Rewrite the data below as a numbered list, leaving out the blank lines and the pictures.

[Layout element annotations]
=====

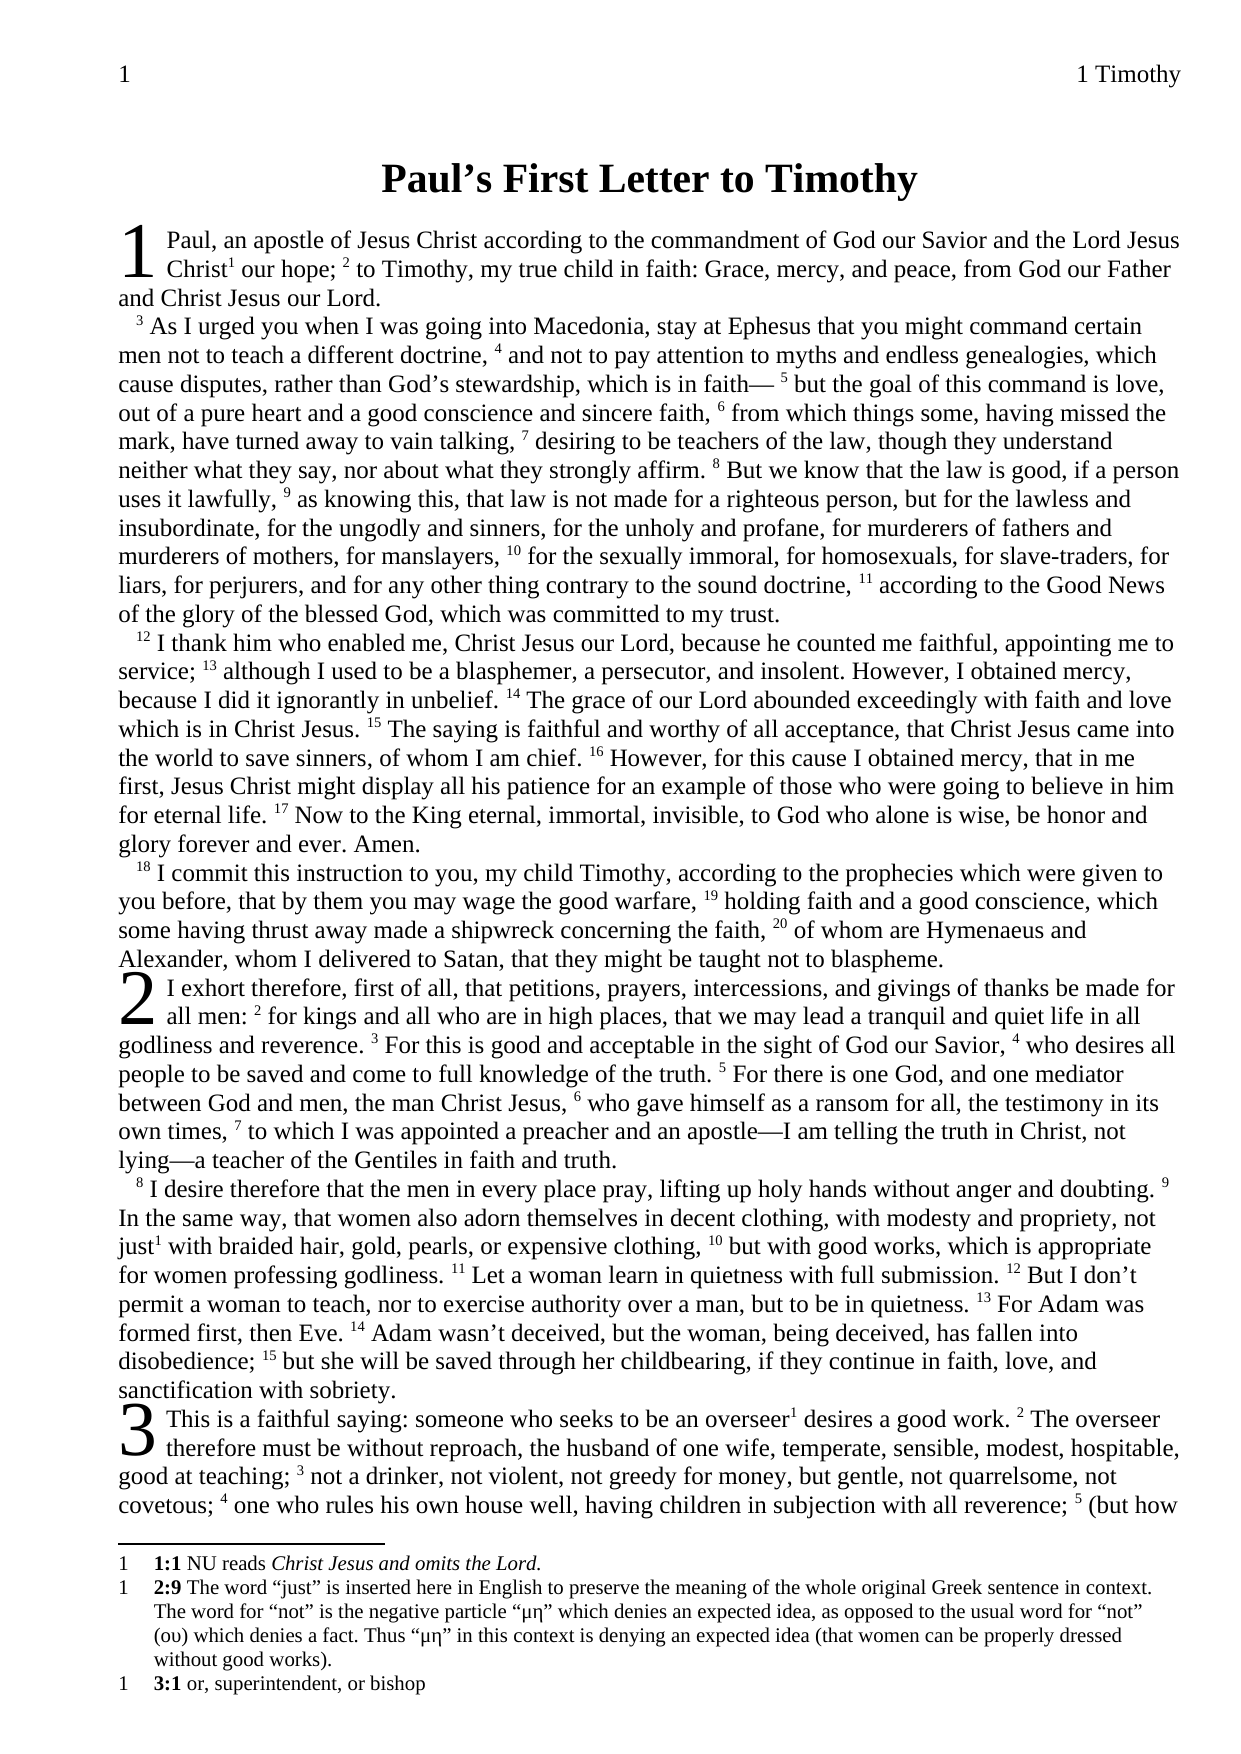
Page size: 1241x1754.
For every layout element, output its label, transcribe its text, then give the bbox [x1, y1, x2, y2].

text 8 I desire therefore that the men in every place pray, lifting up holy hands without anger and doubting. 9 In the same way, that women also adorn themselves in decent clothing, with modesty and propriety, not just with braided hair, gold, pearls, or expensive clothing, 10 but with good works, which is appropriate for women professing godliness. 11 Let a woman learn in quietness with full submission. 12 But I don’t permit a woman to teach, nor to exercise authority over a man, but to be in quietness. 13 For Adam was formed first, then Eve. 14 Adam wasn’t deceived, but the woman, being deceived, has fallen into disobedience; 15 but she will be saved through her childbearing, if they continue in faith, love, and sanctification with sobriety. [118, 1174, 1181, 1404]
text 2:9 The word “just” is inserted here in English to preserve the meaning of the whole original Greek sentence in context. The word for “not” is the negative particle “μη” which denies an expected idea, as opposed to the usual word for “not” (ου) which denies a fact. Thus “μη” in this context is denying an expected idea (that women can be properly dressed without good works). [118, 1574, 1181, 1671]
text 1Paul, an apostle of Jesus Christ according to the commandment of God our Savior and the Lord Jesus Christ our hope; 2 to Timothy, my true child in faith: Grace, mercy, and peace, from God our Father and Christ Jesus our Lord. [118, 225, 1181, 311]
text Paul’s First Letter to Timothy [118, 153, 1181, 201]
text 12 I thank him who enabled me, Christ Jesus our Lord, because he counted me faithful, appointing me to service; 13 although I used to be a blasphemer, a persecutor, and insolent. However, I obtained mercy, because I did it ignorantly in unbelief. 14 The grace of our Lord abounded exceedingly with faith and love which is in Christ Jesus. 15 The saying is faithful and worthy of all acceptance, that Christ Jesus came into the world to save sinners, of whom I am chief. 16 However, for this cause I obtained mercy, that in me first, Jesus Christ might display all his patience for an example of those who were going to believe in him for eternal life. 17 Now to the King eternal, immortal, invisible, to God who alone is wise, be honor and glory forever and ever. Amen. [118, 628, 1181, 858]
text 3 As I urged you when I was going into Macedonia, stay at Ephesus that you might command certain men not to teach a different doctrine, 4 and not to pay attention to myths and endless genealogies, which cause disputes, rather than God’s stewardship, which is in faith— 5 but the goal of this command is love, out of a pure heart and a good conscience and sincere faith, 6 from which things some, having missed the mark, have turned away to vain talking, 7 desiring to be teachers of the law, though they understand neither what they say, nor about what they strongly affirm. 8 But we know that the law is good, if a person uses it lawfully, 9 as knowing this, that law is not made for a righteous person, but for the lawless and insubordinate, for the ungodly and sinners, for the unholy and profane, for murderers of fathers and murderers of mothers, for manslayers, 10 for the sexually immoral, for homosexuals, for slave-traders, for liars, for perjurers, and for any other thing contrary to the sound doctrine, 11 according to the Good News of the glory of the blessed God, which was committed to my trust. [118, 311, 1181, 628]
text 2I exhort therefore, first of all, that petitions, prayers, intercessions, and givings of thanks be made for all men: 2 for kings and all who are in high places, that we may lead a tranquil and quiet life in all godliness and reverence. 3 For this is good and acceptable in the sight of God our Savior, 4 who desires all people to be saved and come to full knowledge of the truth. 5 For there is one God, and one mediator between God and men, the man Christ Jesus, 6 who gave himself as a ransom for all, the testimony in its own times, 7 to which I was appointed a preacher and an apostle—I am telling the truth in Christ, not lying—a teacher of the Gentiles in faith and truth. [118, 973, 1181, 1174]
text 18 I commit this instruction to you, my child Timothy, according to the prophecies which were given to you before, that by them you may wage the good warfare, 19 holding faith and a good conscience, which some having thrust away made a shipwreck concerning the faith, 20 of whom are Hymenaeus and Alexander, whom I delivered to Satan, that they might be taught not to blaspheme. [118, 858, 1181, 973]
text 1:1 NU reads Christ Jesus and omits the Lord. [118, 1551, 1181, 1574]
text 3:1 or, superintendent, or bishop [118, 1671, 1181, 1695]
text 3This is a faithful saying: someone who seeks to be an overseer desires a good work. 2 The overseer therefore must be without reproach, the husband of one wife, temperate, sensible, modest, hospitable, good at teaching; 3 not a drinker, not violent, not greedy for money, but gentle, not quarrelsome, not covetous; 4 one who rules his own house well, having children in subjection with all reverence; 5 (but how [118, 1404, 1181, 1519]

=====

:: RESULT OF THIS EXERCISE ::
1. Page size: 1241x1754.
2. For every layout element, output its label, transcribe its text, then give the bbox [x1, y1, x2, y2].
3. text 8 I desire therefore that the men in every place pray, lifting up holy hands without anger and doubting. 9 In the same way, that women also adorn themselves in decent clothing, with modesty and propriety, not just with braided hair, gold, pearls, or expensive clothing, 10 but with good works, which is appropriate for women professing godliness. 11 Let a woman learn in quietness with full submission. 12 But I don’t permit a woman to teach, nor to exercise authority over a man, but to be in quietness. 13 For Adam was formed first, then Eve. 14 Adam wasn’t deceived, but the woman, being deceived, has fallen into disobedience; 15 but she will be saved through her childbearing, if they continue in faith, love, and sanctification with sobriety. [118, 1174, 1181, 1404]
4. text 2:9 The word “just” is inserted here in English to preserve the meaning of the whole original Greek sentence in context. The word for “not” is the negative particle “μη” which denies an expected idea, as opposed to the usual word for “not” (ου) which denies a fact. Thus “μη” in this context is denying an expected idea (that women can be properly dressed without good works). [118, 1574, 1181, 1671]
5. text 1Paul, an apostle of Jesus Christ according to the commandment of God our Savior and the Lord Jesus Christ our hope; 2 to Timothy, my true child in faith: Grace, mercy, and peace, from God our Father and Christ Jesus our Lord. [118, 225, 1181, 311]
6. text Paul’s First Letter to Timothy [118, 153, 1181, 201]
7. text 12 I thank him who enabled me, Christ Jesus our Lord, because he counted me faithful, appointing me to service; 13 although I used to be a blasphemer, a persecutor, and insolent. However, I obtained mercy, because I did it ignorantly in unbelief. 14 The grace of our Lord abounded exceedingly with faith and love which is in Christ Jesus. 15 The saying is faithful and worthy of all acceptance, that Christ Jesus came into the world to save sinners, of whom I am chief. 16 However, for this cause I obtained mercy, that in me first, Jesus Christ might display all his patience for an example of those who were going to believe in him for eternal life. 17 Now to the King eternal, immortal, invisible, to God who alone is wise, be honor and glory forever and ever. Amen. [118, 628, 1181, 858]
8. text 3 As I urged you when I was going into Macedonia, stay at Ephesus that you might command certain men not to teach a different doctrine, 4 and not to pay attention to myths and endless genealogies, which cause disputes, rather than God’s stewardship, which is in faith— 5 but the goal of this command is love, out of a pure heart and a good conscience and sincere faith, 6 from which things some, having missed the mark, have turned away to vain talking, 7 desiring to be teachers of the law, though they understand neither what they say, nor about what they strongly affirm. 8 But we know that the law is good, if a person uses it lawfully, 9 as knowing this, that law is not made for a righteous person, but for the lawless and insubordinate, for the ungodly and sinners, for the unholy and profane, for murderers of fathers and murderers of mothers, for manslayers, 10 for the sexually immoral, for homosexuals, for slave-traders, for liars, for perjurers, and for any other thing contrary to the sound doctrine, 11 according to the Good News of the glory of the blessed God, which was committed to my trust. [118, 311, 1181, 628]
9. text 2I exhort therefore, first of all, that petitions, prayers, intercessions, and givings of thanks be made for all men: 2 for kings and all who are in high places, that we may lead a tranquil and quiet life in all godliness and reverence. 3 For this is good and acceptable in the sight of God our Savior, 4 who desires all people to be saved and come to full knowledge of the truth. 5 For there is one God, and one mediator between God and men, the man Christ Jesus, 6 who gave himself as a ransom for all, the testimony in its own times, 7 to which I was appointed a preacher and an apostle—I am telling the truth in Christ, not lying—a teacher of the Gentiles in faith and truth. [118, 973, 1181, 1174]
10. text 18 I commit this instruction to you, my child Timothy, according to the prophecies which were given to you before, that by them you may wage the good warfare, 19 holding faith and a good conscience, which some having thrust away made a shipwreck concerning the faith, 20 of whom are Hymenaeus and Alexander, whom I delivered to Satan, that they might be taught not to blaspheme. [118, 858, 1181, 973]
11. text 1:1 NU reads Christ Jesus and omits the Lord. [118, 1551, 1181, 1574]
12. text 3:1 or, superintendent, or bishop [118, 1671, 1181, 1695]
13. text 3This is a faithful saying: someone who seeks to be an overseer desires a good work. 2 The overseer therefore must be without reproach, the husband of one wife, temperate, sensible, modest, hospitable, good at teaching; 3 not a drinker, not violent, not greedy for money, but gentle, not quarrelsome, not covetous; 4 one who rules his own house well, having children in subjection with all reverence; 5 (but how [118, 1404, 1181, 1519]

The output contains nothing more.